Saddle is backed by First Reserve, a leading global private equity and infrastructure investment firm exclusively focused on energy.
“Today’s announcements mark a major step in our continued progress to transform Chesapeake,” said Chesapeake CEO Doug Lawler. He added, “Fiven the significant negative cash flow profile of the Barnett assets, the net cash paid out in these transactions has a payback of less than 18 months.”
The agreement will increase Chesapeake’s operating income, before charges and other termination costs associated with this transaction, by approximately $200 to $300 million per year from 2016 through 2019. The transaction also reduces remaining 2016 gathering, processing and transportation (GP&T) expenses by approximately $250 million, including $170 million for a projected minimum volume commitment (MVC) shortfall payment.
Additionally, Chesapeake’s exit from the Barnett shale region provides 2017 projected GP&T expenses with a range of $7.15 to $7.65 per barrel of oil equivalent (boe), approximately $0.45 per boe lower than current 2016 guidance (using midpoints). The deal reduces projected 2017 GP&T expenses by approximately $465 million, including $230 million of projected MVC shortfall payments, as well as eliminates future Barnett shale midstream and downstream commitments of approximately $1.9 billion.
Finally, the transaction increases the PV-10 of the company’s total proved reserves by approximately $550 million after removal of Barnett assets and the associated projected MVC shortfall payments.
As part of the transaction, Chesapeake and Williams Partners have agreed to terminate the current gathering agreement, projected MVC shortfall payments and fees pertaining to the Barnett Shale assets, for which Chesapeake expects to pay $334 million in cash to Williams, with First Reserve portfolio company Saddle Resources expected to pay an additional sum. The transaction is subject to a number of closing conditions, including the receipt of third-party consents, and is expected to close in the third quarter of 2016.
In addition, the company announced it has renegotiated its gas gathering agreement with Williams in its Midcontinent operating area in exchange for a payment by the company of $66 million.
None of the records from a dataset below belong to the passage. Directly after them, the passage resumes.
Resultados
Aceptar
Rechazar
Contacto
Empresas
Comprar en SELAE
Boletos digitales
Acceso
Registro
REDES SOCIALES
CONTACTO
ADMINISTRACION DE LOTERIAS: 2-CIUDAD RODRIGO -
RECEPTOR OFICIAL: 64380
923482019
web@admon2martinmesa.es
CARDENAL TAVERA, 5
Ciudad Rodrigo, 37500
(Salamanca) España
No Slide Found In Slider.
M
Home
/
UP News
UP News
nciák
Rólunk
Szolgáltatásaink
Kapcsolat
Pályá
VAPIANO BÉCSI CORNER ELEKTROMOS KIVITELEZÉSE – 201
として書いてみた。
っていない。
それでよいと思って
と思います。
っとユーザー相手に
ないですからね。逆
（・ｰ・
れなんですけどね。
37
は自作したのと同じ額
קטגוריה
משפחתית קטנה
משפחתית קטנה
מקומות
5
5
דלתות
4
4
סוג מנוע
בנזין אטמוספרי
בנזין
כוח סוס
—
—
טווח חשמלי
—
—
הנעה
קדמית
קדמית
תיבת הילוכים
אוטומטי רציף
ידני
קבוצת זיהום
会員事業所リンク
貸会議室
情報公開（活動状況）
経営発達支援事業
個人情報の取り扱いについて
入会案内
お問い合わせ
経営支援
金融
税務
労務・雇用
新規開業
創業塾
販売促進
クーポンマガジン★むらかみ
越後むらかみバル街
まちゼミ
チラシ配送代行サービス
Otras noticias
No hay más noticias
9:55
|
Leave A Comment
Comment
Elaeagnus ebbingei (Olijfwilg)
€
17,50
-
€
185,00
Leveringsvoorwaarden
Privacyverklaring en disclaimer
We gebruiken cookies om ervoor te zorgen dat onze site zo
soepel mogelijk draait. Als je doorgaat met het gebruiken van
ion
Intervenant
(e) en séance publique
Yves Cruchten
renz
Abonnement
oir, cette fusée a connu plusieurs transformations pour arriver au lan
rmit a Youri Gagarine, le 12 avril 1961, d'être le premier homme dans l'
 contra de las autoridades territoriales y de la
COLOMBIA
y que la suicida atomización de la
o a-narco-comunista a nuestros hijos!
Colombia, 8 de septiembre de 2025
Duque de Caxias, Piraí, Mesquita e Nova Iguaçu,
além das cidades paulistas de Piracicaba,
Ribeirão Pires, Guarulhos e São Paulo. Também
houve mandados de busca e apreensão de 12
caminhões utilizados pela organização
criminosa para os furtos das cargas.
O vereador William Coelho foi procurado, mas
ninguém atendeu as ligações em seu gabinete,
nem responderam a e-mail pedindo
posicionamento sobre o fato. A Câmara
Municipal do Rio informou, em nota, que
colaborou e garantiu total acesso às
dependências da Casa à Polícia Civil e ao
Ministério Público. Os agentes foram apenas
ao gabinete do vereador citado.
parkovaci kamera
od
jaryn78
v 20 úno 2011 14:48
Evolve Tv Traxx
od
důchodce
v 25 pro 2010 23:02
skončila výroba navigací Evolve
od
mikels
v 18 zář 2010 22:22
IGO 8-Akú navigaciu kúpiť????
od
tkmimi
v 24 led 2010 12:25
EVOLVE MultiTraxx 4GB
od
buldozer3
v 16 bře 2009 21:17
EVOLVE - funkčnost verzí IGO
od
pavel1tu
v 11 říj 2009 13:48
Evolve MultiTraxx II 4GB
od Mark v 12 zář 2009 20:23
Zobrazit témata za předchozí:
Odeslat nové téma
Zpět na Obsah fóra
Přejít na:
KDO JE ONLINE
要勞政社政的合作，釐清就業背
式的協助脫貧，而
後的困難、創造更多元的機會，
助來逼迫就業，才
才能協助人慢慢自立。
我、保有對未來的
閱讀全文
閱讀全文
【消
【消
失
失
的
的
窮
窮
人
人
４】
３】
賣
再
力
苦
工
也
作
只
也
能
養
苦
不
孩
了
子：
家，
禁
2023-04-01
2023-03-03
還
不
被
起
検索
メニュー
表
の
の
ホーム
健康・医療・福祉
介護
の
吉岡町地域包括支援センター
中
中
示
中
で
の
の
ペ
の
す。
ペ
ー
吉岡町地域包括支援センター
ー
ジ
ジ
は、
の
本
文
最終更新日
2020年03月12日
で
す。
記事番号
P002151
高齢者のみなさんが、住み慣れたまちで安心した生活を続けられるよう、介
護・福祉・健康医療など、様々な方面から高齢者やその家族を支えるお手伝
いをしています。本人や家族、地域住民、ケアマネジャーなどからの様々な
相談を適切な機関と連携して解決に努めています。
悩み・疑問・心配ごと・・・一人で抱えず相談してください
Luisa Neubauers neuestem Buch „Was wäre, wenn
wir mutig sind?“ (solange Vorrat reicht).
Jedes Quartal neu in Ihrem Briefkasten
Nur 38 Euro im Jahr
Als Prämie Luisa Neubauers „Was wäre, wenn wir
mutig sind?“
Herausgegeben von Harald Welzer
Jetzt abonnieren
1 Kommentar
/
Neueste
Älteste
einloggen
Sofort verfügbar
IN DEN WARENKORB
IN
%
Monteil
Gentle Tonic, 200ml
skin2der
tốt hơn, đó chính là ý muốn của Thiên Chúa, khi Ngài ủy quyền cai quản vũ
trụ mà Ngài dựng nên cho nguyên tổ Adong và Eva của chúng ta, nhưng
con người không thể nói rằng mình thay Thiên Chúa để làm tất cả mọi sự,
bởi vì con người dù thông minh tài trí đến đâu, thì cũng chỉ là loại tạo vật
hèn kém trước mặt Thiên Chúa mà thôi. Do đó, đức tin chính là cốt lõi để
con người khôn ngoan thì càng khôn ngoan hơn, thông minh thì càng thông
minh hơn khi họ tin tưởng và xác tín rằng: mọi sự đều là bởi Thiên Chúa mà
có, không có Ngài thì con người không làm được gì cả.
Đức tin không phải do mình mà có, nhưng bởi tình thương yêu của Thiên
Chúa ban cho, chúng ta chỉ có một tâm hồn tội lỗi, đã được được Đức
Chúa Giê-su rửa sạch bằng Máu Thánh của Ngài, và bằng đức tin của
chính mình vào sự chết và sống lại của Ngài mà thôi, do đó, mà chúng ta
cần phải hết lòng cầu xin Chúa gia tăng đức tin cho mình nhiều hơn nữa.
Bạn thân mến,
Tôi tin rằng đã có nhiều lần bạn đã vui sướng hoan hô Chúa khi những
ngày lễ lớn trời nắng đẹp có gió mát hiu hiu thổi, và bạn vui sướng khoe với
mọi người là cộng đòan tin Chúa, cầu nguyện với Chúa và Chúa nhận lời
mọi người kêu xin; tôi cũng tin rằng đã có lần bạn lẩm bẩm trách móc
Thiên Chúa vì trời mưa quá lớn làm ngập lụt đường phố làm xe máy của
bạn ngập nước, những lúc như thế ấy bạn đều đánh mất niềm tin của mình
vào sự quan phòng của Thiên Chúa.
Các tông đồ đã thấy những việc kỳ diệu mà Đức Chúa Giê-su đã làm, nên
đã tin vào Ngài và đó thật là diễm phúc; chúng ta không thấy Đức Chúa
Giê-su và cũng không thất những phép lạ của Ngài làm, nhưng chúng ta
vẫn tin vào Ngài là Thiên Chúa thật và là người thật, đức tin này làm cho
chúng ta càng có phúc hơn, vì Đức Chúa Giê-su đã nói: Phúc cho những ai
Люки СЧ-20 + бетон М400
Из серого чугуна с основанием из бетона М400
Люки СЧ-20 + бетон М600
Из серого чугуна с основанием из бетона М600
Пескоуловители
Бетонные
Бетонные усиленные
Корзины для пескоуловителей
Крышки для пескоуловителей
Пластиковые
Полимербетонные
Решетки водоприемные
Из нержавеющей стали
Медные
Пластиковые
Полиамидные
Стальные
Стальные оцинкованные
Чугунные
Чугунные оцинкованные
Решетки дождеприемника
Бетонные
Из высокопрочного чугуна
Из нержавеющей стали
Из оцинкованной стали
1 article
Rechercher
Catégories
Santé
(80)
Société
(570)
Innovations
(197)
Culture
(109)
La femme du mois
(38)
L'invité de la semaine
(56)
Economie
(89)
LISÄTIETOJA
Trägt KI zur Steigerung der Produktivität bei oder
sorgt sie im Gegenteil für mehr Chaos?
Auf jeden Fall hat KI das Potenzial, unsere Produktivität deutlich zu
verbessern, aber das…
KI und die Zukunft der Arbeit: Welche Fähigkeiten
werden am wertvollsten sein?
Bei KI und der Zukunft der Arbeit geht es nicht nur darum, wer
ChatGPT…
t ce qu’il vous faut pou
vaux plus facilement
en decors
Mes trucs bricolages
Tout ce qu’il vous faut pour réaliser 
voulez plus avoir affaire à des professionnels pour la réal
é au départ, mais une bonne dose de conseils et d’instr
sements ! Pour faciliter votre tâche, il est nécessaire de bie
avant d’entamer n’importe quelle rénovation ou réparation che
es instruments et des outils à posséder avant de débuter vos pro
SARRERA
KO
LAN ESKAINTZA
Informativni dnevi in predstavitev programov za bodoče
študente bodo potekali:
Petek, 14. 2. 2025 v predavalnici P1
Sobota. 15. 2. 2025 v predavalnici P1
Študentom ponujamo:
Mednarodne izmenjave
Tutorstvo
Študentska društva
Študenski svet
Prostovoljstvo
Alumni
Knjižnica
Separately, Chesapeake accelerated the value of a gas supply contract by selling its rights under a long-term gas supply agreement for $146 million in cash proceeds.
“The transformation of Chesapeake into a top-tier E&P company continues, and these transactions, along with our previously announced balance sheet and liquidity improvements, provide significant forward progress,” Lawler said. “We believe there are more positive moves to come.”
Properties in the proposed Barnett transaction include approximately 215,000 net developed and undeveloped acres and approximately 2,800 operated wells, which produced an average of approximately 65,000 boe per day (96 percent natural gas, 4 percent natural gas liquids) in the 2016 second quarter. The expected net production impact from the proposed transaction is approximately 62,000 boe per day. Proved oil and natural gas reserves in the Barnett Shale as of Dec. 31, 2015, were approximately 81 million boe (96 percent natural gas, 4 pecent natural gas liquids).
In exchange for a cash payment of $66 million, Chesapeake also renegotiated its existing cost-of-service gas gathering agreement with Williams covering the Midcontinent operating area to a fixed-fee arrangement. As a result, Chesapeake’s Mid-Continent gas gathering costs are expected to be reduced by 36 percent, effective July 1.
“We believe that our approximately 1.5 million net acreage position in the Midcontinent area represents a tremendous resource,” Lawler said. “The new gas gathering agreement makes our operations more competitive and enhances the operating income from this asset.”
Separately, Chesapeake agreed to accelerate the value of a long-term natural gas supply contract with a $4 per million British thermal units (Btu) floor pricing mechanism by selling it to a third party for cash proceeds of approximately $146 million. This transaction strengthens the company’s liquidity position by providing partial funding to pay for these announced midstream transactions.